Les infractions que nous avons constatées sont vérifiées”, affirme notre interlocuteur. Il nous indiquera que juste avant notre arrivée, il finalisait, avec des proches collaborateurs, le dossier qu’il transmettra au wali d’Alger. “C’est à son niveau que les décisions définitives seront prises”, précise-t-il. De l’avis des professionnels, la concentration entre les mains des élus communaux et des responsables de Such, de la prérogative de délivrer les permis de construire et les attestations d’attribution de lots de terrain a fait beaucoup de mal au secteur, ainsi gangrené par les pratiques de passe-droit et les entorses aux lois en vigueur. Les services centraux de l’urbanisme sont souvent tenus dans l’ignorance des agissements de certains de leurs représentants au niveau local ou des voix de fait dont sont coupables des élus locaux. L’entrée en vigueur de la nouvelle loi sur l’urbanisme et l’aménagement du territoire soumet l’octroi d’un permis de construire, traité par l’exécutif communal, à une validation par la direction de l’urbanisme à l’échelle de la wilaya. Elle prévoit, en outre, des sanctions très lourdes à l’encontre des contrevenants.

Il n’en demeure pas moins que les meilleures lois ne servent à rien si elles ne sont pas rigoureusement appliquées, pour reprendre la sentence de M. Boudaoud, président du Collège national des experts architectes. Pourtant, les enjeux sont importants.
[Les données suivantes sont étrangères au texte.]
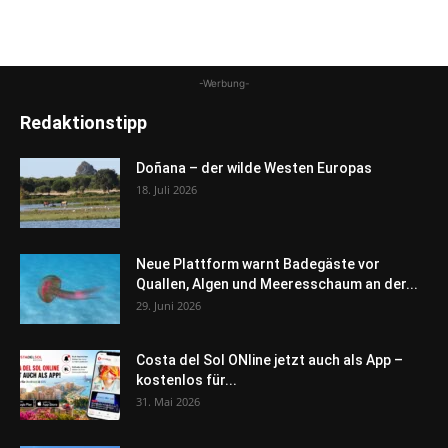
-Werbung-
Redaktionstipp
Doñana – der wilde Westen Europas
18. Juli 2026
Neue Plattform warnt Badegäste vor
Quallen, Algen und Meeresschaum an der...
29. Juni 2026
Costa del Sol ONline jetzt auch als App –
kostenlos für...
31. Mai 2026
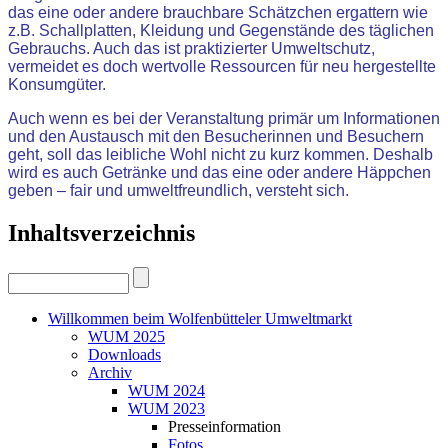
das eine oder andere brauchbare Schätzchen ergattern wie
z.B. Schallplatten, Kleidung und Gegenstände des täglichen
Gebrauchs. Auch das ist praktizierter Umweltschutz,
vermeidet es doch wertvolle Ressourcen für neu hergestellte
Konsumgüter.
Auch wenn es bei der Veranstaltung primär um Informationen
und den Austausch mit den Besucherinnen und Besuchern
geht, soll das leibliche Wohl nicht zu kurz kommen. Deshalb
wird es auch Getränke und das eine oder andere Häppchen
geben – fair und umweltfreundlich, versteht sich.
Inhaltsverzeichnis
Willkommen beim Wolfenbütteler Umweltmarkt
WUM 2025
Downloads
Archiv
WUM 2024
WUM 2023
Presseinformation
Fotos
L’État a tout intérêt à récupérer rapidement ses terres agricoles mais aussi des parcelles de terrain qui seront destinées à la réalisation d’importants projets d’investissement. Une source proche du ministère de l’Habitat nous a indiqué qu’il existe actuellement un grand déséquilibre entre l’habitat, qui domine l’espace urbain, et les équipements de service. “Les partenaires économiques étrangers penseront à deux fois avant de venir investir en Algérie, s’ils ne sont pas assurés d’avoir des assiettes de terrain où implanter leurs équipements”.